XML-RPC uses HTTP. However, a common variation of the protocol substitutes
HTTPS, which uses SSL to encrypt the connections so that people can't snoop on
them and clients and servers can't impersonate others.
Xmlrpc-c provides facilities for building a client that uses HTTPS, using
the HTTPS facilities of the Curl library.
Xmlrpc-c's Abyss-based server facilities can do HTTPS. The function is
based on the OpenSSL library, and you provide all of the SSL-related parameters
via an SSL_CTX object that you set up using calls to OpenSSL.
This code is new, and is not yet documented, so if you want to use it,
you'll have to look at header files, in particular
xmlrpc-c/abyss_openssl.h (the C interface) and
xmlrpc-c/AbyssChanSwitchOpenSsl.hpp (the C++ interface). Because
you supply all the paramters via an SSL_CTX object, there really isn't much
you need to know from the Xmlrpc-c side. Of course, the OpenSSL side is
extremely difficult - you have to juggle the certificate, keys, parameter
files, ciphers, etc. and make numerous calls to the OpenSSL library. There
are building working examples in the examples directory of the Xmlrpc-c
source tree. See ssl_server and ssl_secure_server.

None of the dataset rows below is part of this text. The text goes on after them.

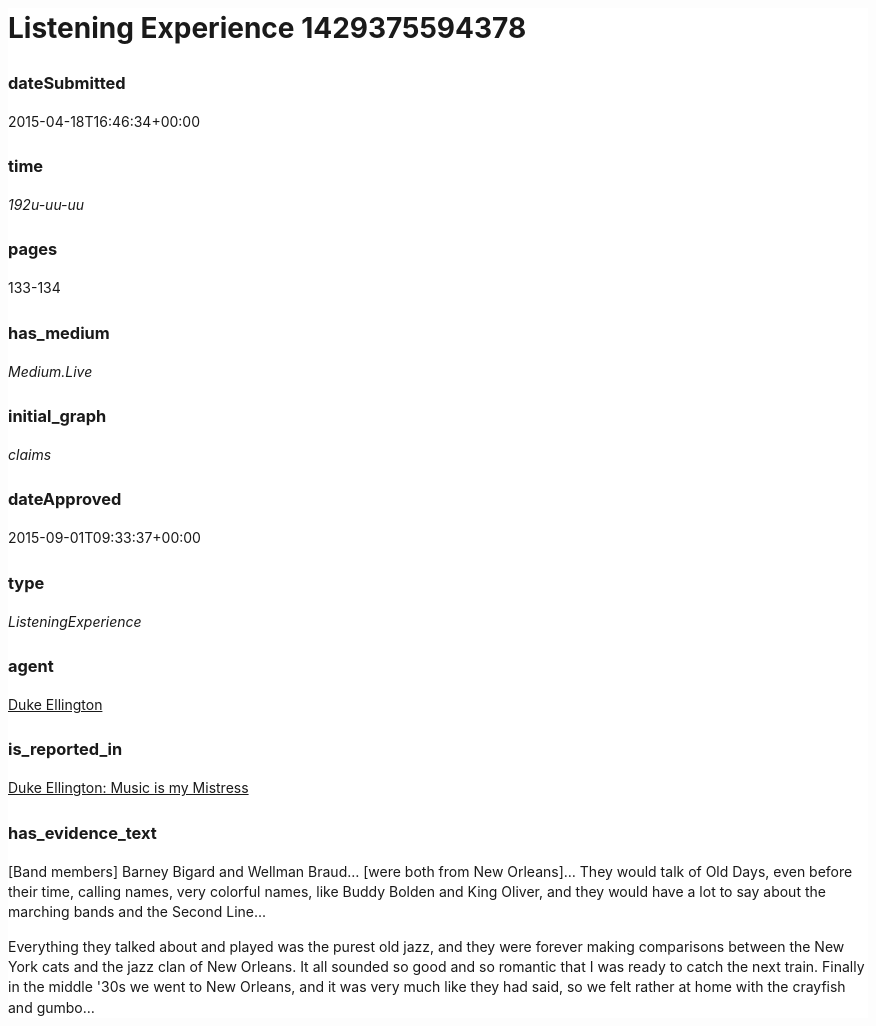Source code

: # Listening Experience 1429375594378

### dateSubmitted


2015-04-18T16:46:34+00:00

### time


*192u-uu-uu*

### pages


133-134

### has_medium


*Medium.Live*

### initial_graph


*claims*

### dateApproved


2015-09-01T09:33:37+00:00

### type


*ListeningExperience*

### agent


[Duke Ellington](#Duke-Ellington)

### is_reported_in


[Duke Ellington: Music is my Mistress](#Duke-Ellington-Music-is-my-Mistress)

### has_evidence_text


[Band members] Barney Bigard and Wellman Braud… [were both from New Orleans]… They would talk of Old Days, even before their time, calling names, very colorful names, like Buddy Bolden and King Oliver, and they would have a lot to say about the marching bands and the Second Line...

Everything they talked about and played was the purest old jazz, and they were forever making comparisons between the New York cats and the jazz clan of New Orleans. It all sounded so good and so romantic that I was ready to catch the next train. Finally in the middle '30s we went to New Orleans, and it was very much like they had said, so we felt rather at home with the crayfish and gumbo…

You can also exploit lower level server facilities (method registry,
XML-RPC call parsing, etc.) in Xmlrpc-c while handling the HTTPS part in your
own code (instead of using Abyss).
Another option is to use stunnel. That is a program, not associated
with Xmlrpc-c, that relays between an SSL port and a non-SSL port. You can
set up a stunnel server that makes available to the world an
SSL-XML-RPC port. That server connects via regular HTTP, so regular XML-RPC,
to an Xmlrpc-c Abyss server. The stunnel server relays traffic between
the two. For this to work, you have to make sure nobody untrusted can connect
directly to the Abyss server, such as with a firewall at the TCP/IP level.
You can actually use stunnel on the client side as well, to connect
a non-SSL-aware client to an SSL server. That is not as useful with
Xmlrpc-c because it provides SSL-aware clients, but it might be easier than
using XML-RPC SSL facilities in some applications.